Several citizens advocating marijuana rights reform addressed the Lafayette City-Parish Council at yesterday's meeting, which was an aftershock from the Statewide March for Rights Concerning Marijuana that panned out as an incident-free protest at the courthouse two weeks ago.
"As I have looked around, I have seen some absurd things going on in our community and in the world, and so I do have the responsibility to be here in order to announce the initiation of a movement called Legalize Louisiana," proclaimed Dave Lucito, the 26-year-old who piloted the 400-strong march he said only fueled the movement's numbers in Lafayette and 10 other cities around the state.
"What we aim for is bringing safe access to the cannabis plant in our community and in our state, and right now a state law is standing in the way of that and is causing a lot of unnecessary suffering, disenfranchisement and injustice right here in our community," he added.
Lucito said he went before the council seeking its leadership to find an obvious solution through political argument, but without political affiliation.
"Whether it's Republican, Democratic, Green, (or) Libertarian, all these people need to get on board for this idea because it's 2011, and this is a serious injustice that affects our community," he said. "I personally envision for Lafayette that we transfer from the Oil Center to the Hemp Center in some point in the future. Even though it is legal to use this part of the plant the industrial hemp part of the plant why are we not doing that? Why are we still relying on the oil companies? If there has been a law for medical marijuana on the books in our state since 1978, then why are there still so many sick people?"
Lucito refers to a 1978 bill originally signed into law by then-Gov. Edwin Edwards that allowed doctors to legally prescribe medical marijuana to those suffering from glaucoma or undergoing chemotherapy, later allowing paralysis patients the same comfort. It was to be regulated under a proposed Marijuana Control Board, one that was never officially established and later dissolved by a 1989 bill that sought to eliminate inactive state commissions.
Although different versions of the bill garnered heavy support from Louisiana's most conservative politicians and were later signed into law by former governors David Treen and Buddy Roemer with then-state Sen. Mike Foster also voting in favor of the law it never saw application because of federal hindrances to the government's medicinal marijuana supply.
The affect of cannabis prohibition on the university population was also acknowledged in the discussion, as one University of Louisiana at Lafayette student came forth to voice her concern that such severe punishment follows students caught with the outlawed herb.
"I study very hard," explained Legalize Louisiana representative Paige Porter. "The idea that my scholarship or my financial aid can be taken away because of a marijuana offense baffles me, (and) that in 2011 we are still fighting to legalize a leaf and for the consumption of a leaf, and that the privilege to have an education could be taken away simply for being charged in accordance to that leaf." Porter studies English at the university and earned a 3.5 GPA.

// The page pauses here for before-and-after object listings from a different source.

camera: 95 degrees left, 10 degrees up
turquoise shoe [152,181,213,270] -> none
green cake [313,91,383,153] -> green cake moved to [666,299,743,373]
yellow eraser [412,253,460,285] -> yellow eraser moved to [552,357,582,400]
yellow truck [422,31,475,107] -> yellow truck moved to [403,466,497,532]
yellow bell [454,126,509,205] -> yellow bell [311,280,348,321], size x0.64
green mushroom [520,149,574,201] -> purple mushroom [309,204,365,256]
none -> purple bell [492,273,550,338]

According to Students for Sensible Drug Policy (SSDP), about 22 percent of Louisiana students are denied financial aid because of marijuana convictions.
"I know people who have almost lost their children because of this, and they did break the law," she added, "but what I'm going to do today is to try convince you to break that law in half. We should not have to lose our privileges to have an almost-free education."

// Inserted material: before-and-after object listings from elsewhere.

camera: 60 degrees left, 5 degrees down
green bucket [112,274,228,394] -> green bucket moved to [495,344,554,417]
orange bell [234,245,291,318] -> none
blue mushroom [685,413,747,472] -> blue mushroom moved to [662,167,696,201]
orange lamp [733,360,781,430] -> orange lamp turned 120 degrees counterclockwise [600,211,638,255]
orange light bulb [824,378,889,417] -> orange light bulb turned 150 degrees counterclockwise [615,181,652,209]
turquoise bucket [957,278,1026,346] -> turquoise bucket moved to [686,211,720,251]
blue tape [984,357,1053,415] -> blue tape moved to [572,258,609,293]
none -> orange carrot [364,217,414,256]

Jason Martin, another Legalize Louisiana representative present at the meeting, stated that marijuana criminalization is simply a violation of civil liberties.
"I represent a large number of people in the city and state, as well as the country, who want to legalize marijuana," he said. "It goes beyond all our different reasons. It simply has to do with our freedom of choices. Every day our freedom is taken away from us by over-regulating laws."

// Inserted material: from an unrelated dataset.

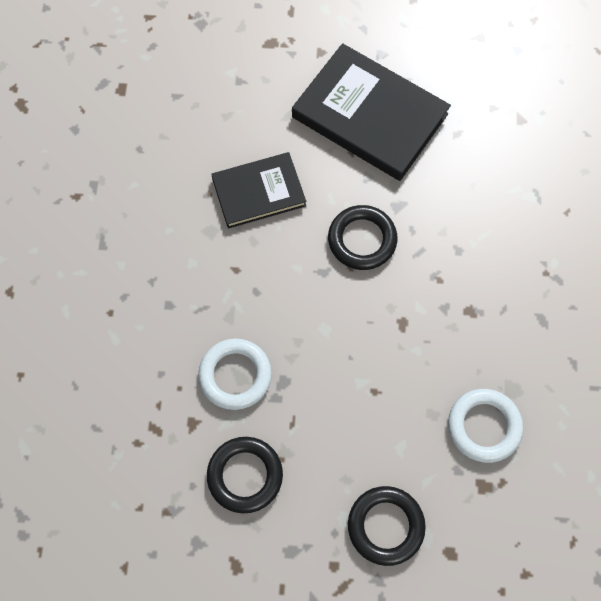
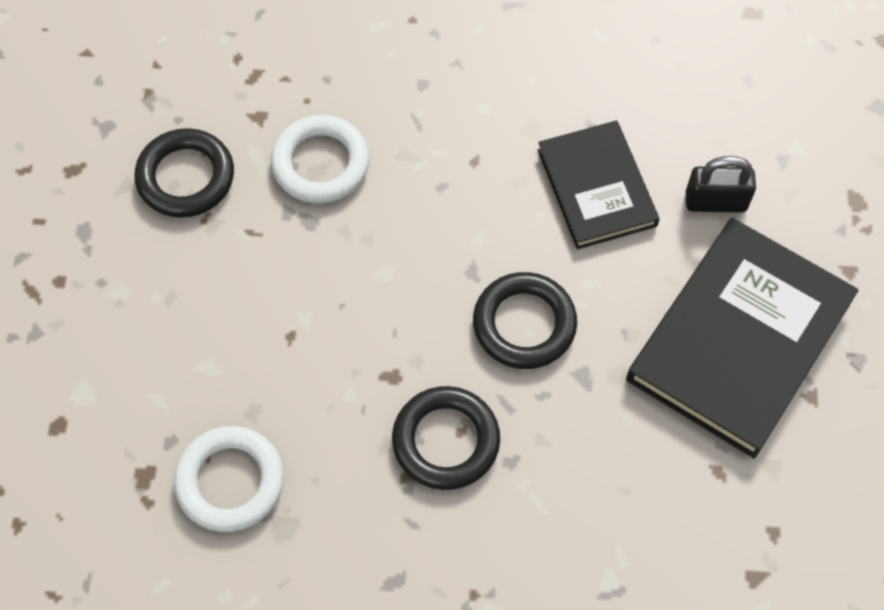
camera: 90 degrees right, 5 degrees down
black ring [348,486,426,566] -> black ring moved to [392,386,500,490]
none -> black padlock [686,156,756,213]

The council might not have shared as much enthusiasm about these public comments as it did for, say, the Tea Party of Lafayette and Acadiana Hotel and Lodging Association's efforts to defeat a proposed special tax to fund a new luxury hotel and convention center near River Ranch. Parc Lafayette developer Glenn Stewart pulled the measure before a council vote could take place after the two organizations heavily lobbied their opposition.
But the cannabis advocates' presence alone made one thing clear: Many in Lafayette are ready for an open debate on marijuana legalization and taxation, and they aren't going away any time soon. In fact, they plan to return in two weeks for another go around in larger numbers.
"It's obvious that people should not still be going to jail for (marijuana) when we just had a rambunctious Mardi Gras full of alcohol, which is way worse for you," posited Lucito. "Why are people still going to jail for this? Why aren't we working at all levels of the democratic process in order to get this? We have a town and group of visionaries who are coming together on this. We will expect and appreciate some action from this council on this issue."